La nieve caía con un ritmo lento y constante sobre las calles apagadas de Moscú, tiñendo el paisaje urbano de un blanco sepulcral. Las luces de los postes parpadeaban como si vacilaran en presencia de algo más oscuro que la noche misma. El silencio era espeso, casi irrespirable, y se rompía solo por el sonido seco de unos pasos firmes, resonando en el concreto congelado.
Dilan Fox caminaba con la elegancia mortal de un depredador que no necesita correr para dominar. Alto, vestido con un abrigo largo negro que rozaba la línea de sus botas de cuero, su figura parecía devorar la luz. El cabello negro, peinado hacia atrás con pulcritud milimétrica, dejaba al descubierto un rostro de facciones afiladas y ojos grises que parecían esculpidos en acero: fríos, calculadores, y vacíos de emoción.
Frente a él, el edificio industrial abandonado parecía temblar bajo su sombra. Dos hombres lo esperaban en la entrada, ambos armados, nerviosos. Uno de ellos dio un paso adelante, extendiendo la mano con torpeza.
—Señor Fox... el trato ya está listo. El jefe de los Petrov quiere verlo adentro.
Dilan lo observó un segundo. Uno solo. El suficiente para que el otro tragara saliva y bajara la mano con torpeza. Sin decir palabra, Dilan pasó a su lado. Su andar era tranquilo, casi silencioso, pero cada movimiento irradiaba un dominio absoluto. La tensión se colaba como electricidad entre las paredes del edificio.
Dentro, el aire olía a aceite viejo y metal oxidado. Cuatro hombres armados rodeaban una mesa donde otro mafioso esperaba, sentado, sonriendo con nerviosismo. El llamado "jefe" de los Petrov.
—Dilan, viejo amigo... —empezó el hombre con un tono amable, como si el veneno pudiera disfrazarse de miel.
Dilan se detuvo a dos metros. Sacó un encendedor de plata, antiguo, con grabados en cirílico que el tiempo había desgastado. Lo sostuvo entre los dedos, girándolo sin prenderlo, como si lo pesara en la balanza invisible de su memoria.
—No somos amigos —murmuró con voz baja, casi ausente, pero con una firmeza que heló la sangre en el lugar.
—Quiero enmendar lo del pasado… esa noche en Kaluga, no tenía opción.
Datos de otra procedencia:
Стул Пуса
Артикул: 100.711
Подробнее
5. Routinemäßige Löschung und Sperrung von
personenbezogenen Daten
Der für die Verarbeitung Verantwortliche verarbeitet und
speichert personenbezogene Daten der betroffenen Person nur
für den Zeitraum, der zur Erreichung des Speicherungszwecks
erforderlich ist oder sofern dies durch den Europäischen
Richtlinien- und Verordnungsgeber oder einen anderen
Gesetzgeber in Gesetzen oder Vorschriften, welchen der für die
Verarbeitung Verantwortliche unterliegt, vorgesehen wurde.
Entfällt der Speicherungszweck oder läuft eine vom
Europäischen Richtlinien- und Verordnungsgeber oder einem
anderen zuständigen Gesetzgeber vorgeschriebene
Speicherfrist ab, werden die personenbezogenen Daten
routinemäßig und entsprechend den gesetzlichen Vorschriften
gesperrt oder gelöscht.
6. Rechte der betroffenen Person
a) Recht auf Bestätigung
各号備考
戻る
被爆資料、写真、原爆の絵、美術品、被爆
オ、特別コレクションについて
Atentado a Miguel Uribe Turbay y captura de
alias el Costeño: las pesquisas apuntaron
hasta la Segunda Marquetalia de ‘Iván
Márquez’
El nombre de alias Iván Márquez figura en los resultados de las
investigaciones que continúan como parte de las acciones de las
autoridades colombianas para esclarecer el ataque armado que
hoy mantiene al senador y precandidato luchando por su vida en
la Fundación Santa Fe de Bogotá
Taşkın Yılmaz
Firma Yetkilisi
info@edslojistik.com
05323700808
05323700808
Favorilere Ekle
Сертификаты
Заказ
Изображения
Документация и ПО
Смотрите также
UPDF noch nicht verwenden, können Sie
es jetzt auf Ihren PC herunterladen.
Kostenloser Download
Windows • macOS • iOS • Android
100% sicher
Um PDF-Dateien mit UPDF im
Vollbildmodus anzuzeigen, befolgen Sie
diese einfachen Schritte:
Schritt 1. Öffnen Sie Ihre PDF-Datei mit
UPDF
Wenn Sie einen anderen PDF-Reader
Te traicioné, sí, pero solo para salvar a mi familia.
Dilan alzó la mirada. Sus ojos grises eran un cementerio de promesas rotas.
—Yo también tenía una familia esa noche.
El silencio que siguió fue espeso, cortante. Luego, el clic del encendedor rompió la quietud. La flama azul iluminó por un instante su rostro. No la usó para encender un cigarro. No fumaba. Solo la contempló. Un recordatorio.
Un disparo estalló.
El jefe de los Petrov cayó hacia atrás, el agujero en su frente aún humeante. Nadie se atrevió a moverse. Dilan guardó el encendedor sin prisa, como quien guarda una cruz.
—No hay segundas oportunidades.
Giró sobre sus talones y salió del lugar como si la muerte fuera parte de su rutina. Los demás, sabiendo que estaban vivos solo porque él así lo había decidido, no se atrevieron a seguirlo.
Fuera, la nieve seguía cayendo.
Y Dilan Fox desapareció entre las sombras, tan silencioso como llegó, dejando atrás el eco de una sentencia que no necesitó más palabras.